** Extracted text follows **
For the past decade, I have held the notion that the security industry needs a Cybersecurity Canon: a list of must-read books where the content is timeless, genuinely represents an aspect of the community that is true and precise and that, if not read, leaves a hole in a cybersecurity professional’s education.
If you’d like to hear more about my Cybersecurity Canon idea, take a look at the presentations I made at this year’s RSA Conference and at Ignite 2014. As always, I love a good argument, so feel free to let me know what you think.
The Cybersecurity Canon
Secrets and Lies: Digital Security in a Networked World (2000) by Bruce Schneier
Secrets and Lies: Digital Security in a Networked World is the perfect book to hand to new bosses or new employees coming in the door who have not been exposed to cybersecurity in their past lives*. It is also the perfect book for seasoned security practitioners who want an overview of the key issues facing our community today. Schneier wrote it more than a decade ago, but he talks about a variety of ideas so ahead of their time that they are still relevant today. Concepts he touches on include:
- The idea that “security is a process, not a product.” With that one line, Schneier captures the essence of what our cybersecurity community should be about.
- No matter how advanced security technology becomes, people are the still the weakest link in the security chain.
- The cyber-adversary as something more than just a hacker.
- Making the Internet more secure by strengthening confidentiality, integrity, and availability (CIA), as well as improving Internet privacy and anonymity.
- Challenging the idea that security practitioners must choose between security and privacy.
- Holding software vendors accountable for security risks in their code.
- The need for a Bitcoin-like capability long before Bitcoin became popular.
The content within Secrets and Lies is a good introduction to the cybersecurity community, and Schneier tells the story well.
Secrets and Lies demonstrates Schneier’s evolution as an early thought leader in the cybersecurity community and outlines some key concepts that are still valid today.
Security Is a Process
In the preface, Schneier freely admits to thinking in his earlier life that cryptology would solve all of our Internet security problems. In Secrets and Lies, however, he is forced to acknowledge upfront that technology by itself does not even come close to solving these problems. You do not get security out of a box. You get security by applying people, process, and technology to a problem set, and the more complex we make things, the more likely it is that we are going to screw up the process.
** End of Extracted text **
** Extracted records follows **
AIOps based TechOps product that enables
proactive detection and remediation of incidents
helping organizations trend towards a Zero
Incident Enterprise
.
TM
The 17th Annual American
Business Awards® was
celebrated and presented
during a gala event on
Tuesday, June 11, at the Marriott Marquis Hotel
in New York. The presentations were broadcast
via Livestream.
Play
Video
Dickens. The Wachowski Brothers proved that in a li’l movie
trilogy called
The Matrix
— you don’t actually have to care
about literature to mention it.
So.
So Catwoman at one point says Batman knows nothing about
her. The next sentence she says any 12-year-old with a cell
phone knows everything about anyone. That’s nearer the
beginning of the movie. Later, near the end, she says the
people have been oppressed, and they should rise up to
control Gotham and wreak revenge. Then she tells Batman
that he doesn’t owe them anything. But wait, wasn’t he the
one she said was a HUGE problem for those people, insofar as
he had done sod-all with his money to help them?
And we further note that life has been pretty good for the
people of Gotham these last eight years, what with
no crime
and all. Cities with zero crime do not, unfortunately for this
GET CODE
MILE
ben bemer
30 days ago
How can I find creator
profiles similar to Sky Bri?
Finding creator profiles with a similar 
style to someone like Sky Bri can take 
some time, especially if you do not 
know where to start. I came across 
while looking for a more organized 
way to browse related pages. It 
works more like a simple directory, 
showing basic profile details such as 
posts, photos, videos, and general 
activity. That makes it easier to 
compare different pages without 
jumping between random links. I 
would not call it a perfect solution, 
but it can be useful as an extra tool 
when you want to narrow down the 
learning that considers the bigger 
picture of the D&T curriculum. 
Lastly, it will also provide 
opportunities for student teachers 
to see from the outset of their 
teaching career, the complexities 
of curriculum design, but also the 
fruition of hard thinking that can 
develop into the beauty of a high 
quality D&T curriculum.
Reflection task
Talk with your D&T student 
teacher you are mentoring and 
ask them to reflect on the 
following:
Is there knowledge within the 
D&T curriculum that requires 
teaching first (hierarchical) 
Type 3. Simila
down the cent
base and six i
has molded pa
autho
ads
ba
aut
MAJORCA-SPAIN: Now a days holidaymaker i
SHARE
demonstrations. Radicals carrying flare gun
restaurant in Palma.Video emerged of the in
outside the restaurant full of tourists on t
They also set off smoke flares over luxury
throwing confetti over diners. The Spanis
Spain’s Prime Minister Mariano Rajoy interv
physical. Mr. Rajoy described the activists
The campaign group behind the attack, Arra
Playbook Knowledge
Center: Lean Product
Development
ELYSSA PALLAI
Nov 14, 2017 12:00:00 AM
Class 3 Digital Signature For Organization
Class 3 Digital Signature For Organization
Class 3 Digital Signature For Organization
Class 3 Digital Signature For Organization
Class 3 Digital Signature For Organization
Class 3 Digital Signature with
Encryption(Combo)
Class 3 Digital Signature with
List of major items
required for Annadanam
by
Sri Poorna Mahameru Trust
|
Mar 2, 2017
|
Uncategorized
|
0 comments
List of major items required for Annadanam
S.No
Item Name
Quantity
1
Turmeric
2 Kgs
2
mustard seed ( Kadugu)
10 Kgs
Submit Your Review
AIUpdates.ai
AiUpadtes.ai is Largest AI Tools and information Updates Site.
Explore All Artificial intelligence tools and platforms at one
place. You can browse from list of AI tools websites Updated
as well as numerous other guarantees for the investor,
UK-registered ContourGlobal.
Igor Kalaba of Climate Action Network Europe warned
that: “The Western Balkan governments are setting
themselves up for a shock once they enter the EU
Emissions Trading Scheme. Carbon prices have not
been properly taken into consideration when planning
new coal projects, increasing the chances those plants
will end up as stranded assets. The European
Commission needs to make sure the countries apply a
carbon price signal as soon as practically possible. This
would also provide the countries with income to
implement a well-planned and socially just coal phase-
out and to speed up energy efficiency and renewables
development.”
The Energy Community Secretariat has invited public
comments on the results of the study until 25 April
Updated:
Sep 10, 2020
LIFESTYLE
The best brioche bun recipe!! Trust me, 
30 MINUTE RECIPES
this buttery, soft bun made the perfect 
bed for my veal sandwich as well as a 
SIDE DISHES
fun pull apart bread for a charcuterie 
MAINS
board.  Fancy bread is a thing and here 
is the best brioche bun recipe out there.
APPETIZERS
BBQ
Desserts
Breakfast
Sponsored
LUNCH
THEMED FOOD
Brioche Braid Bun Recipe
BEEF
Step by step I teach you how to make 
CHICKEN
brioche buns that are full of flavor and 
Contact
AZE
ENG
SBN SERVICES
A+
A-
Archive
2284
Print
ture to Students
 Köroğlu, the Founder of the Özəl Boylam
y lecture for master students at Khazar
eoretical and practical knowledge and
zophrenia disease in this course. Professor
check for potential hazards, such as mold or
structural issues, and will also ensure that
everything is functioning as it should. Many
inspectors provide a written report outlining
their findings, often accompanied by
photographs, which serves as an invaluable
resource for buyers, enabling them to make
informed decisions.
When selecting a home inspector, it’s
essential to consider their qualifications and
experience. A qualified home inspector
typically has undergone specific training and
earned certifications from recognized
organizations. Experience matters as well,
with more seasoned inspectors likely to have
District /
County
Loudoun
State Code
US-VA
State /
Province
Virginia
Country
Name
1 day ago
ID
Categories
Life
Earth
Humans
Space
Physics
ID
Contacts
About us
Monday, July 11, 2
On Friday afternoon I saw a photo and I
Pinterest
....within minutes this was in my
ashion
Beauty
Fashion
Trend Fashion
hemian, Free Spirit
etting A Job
** End of Extracted records **
--- Assignment 1 ---
List the things that, according to the Secrets and Lies review, you apply to a problem set to get security.
--- Assignment 2 ---
In the Secrets and Lies review, reproduce the passage starting with "- Making the" and going on through "privacy and anonymity.".
--- Assignment 3 ---
Carry on the Secrets and Lies review from its final sentence.

--- Exercise output 1 ---
- People
- Process
- Technology

--- Exercise output 2 ---
- Making the Internet more secure by strengthening confidentiality, integrity, and availability (CIA), as well as improving Internet privacy and anonymity.

--- Exercise output 3 ---
People Are the Weakest Link
The weak link in all of this is the people. You can have the best tools on the planet configured to defend your enterprise, but if you do not have the qualified people to maintain them and to understand what the tools are telling you, you have probably wasted your money. This goes hand in hand with the user community, too. It doesn’t matter that I spent a gazillion dollars on Internet security this year if the least-security-savvy people on your staff take their laptops home and unwittingly install malcode on their machines.
When it comes to business risk, cybersecurity isn’t its own category separate from more traditional risks. What I have noticed in my career is that many security-practitioners and senior-level company leaders treat “cyber risk” as a thing unto itself and throw the responsibility for it over to the “IT guys” or to the “security dorks.” In my mind, this is one of our community’s great failures. It is up to all of us to convey that essential idea to senior leadership in our organizations.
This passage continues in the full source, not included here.